- [TASK ITEM]
Print the whole listing exactly as it appears, but skip the pictures.

- [RECORDED INFORMATION]
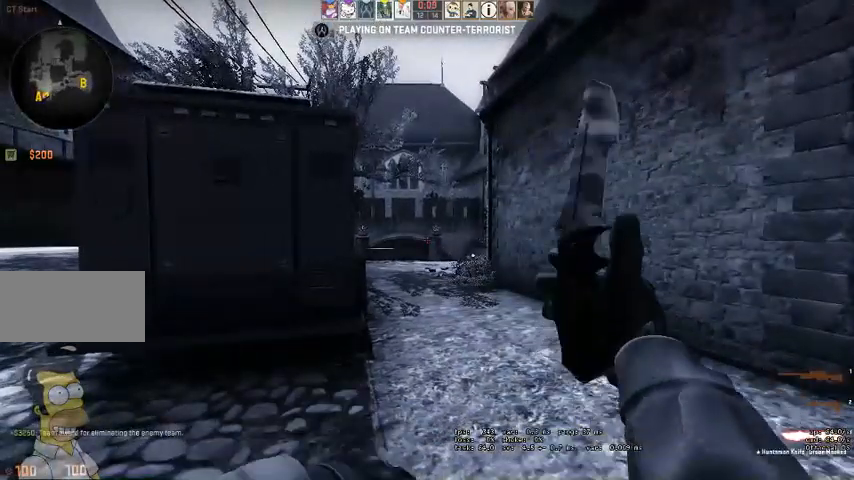
{"keys": ["w"], "mouse": [], "events": []}
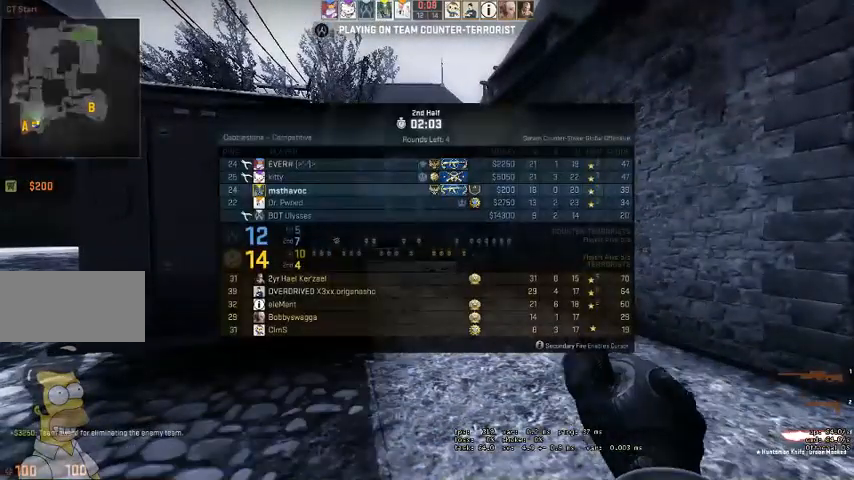
{"keys": ["w"], "mouse": [], "events": []}
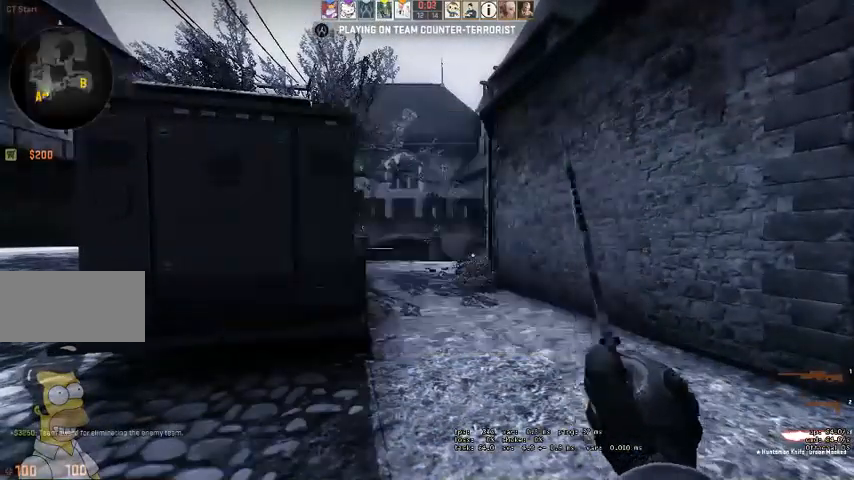
{"keys": ["w"], "mouse": [], "events": [[33, "q", "down"], [66, "q", "up"], [166, "q", "down"], [233, "q", "up"]]}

- [ANSWER FOR THE TASK]
{"keys": ["w"], "mouse": [], "events": []}
{"keys": ["w"], "mouse": [], "events": []}
{"keys": ["w"], "mouse": [], "events": [[33, "q", "down"], [66, "q", "up"], [166, "q", "down"], [233, "q", "up"]]}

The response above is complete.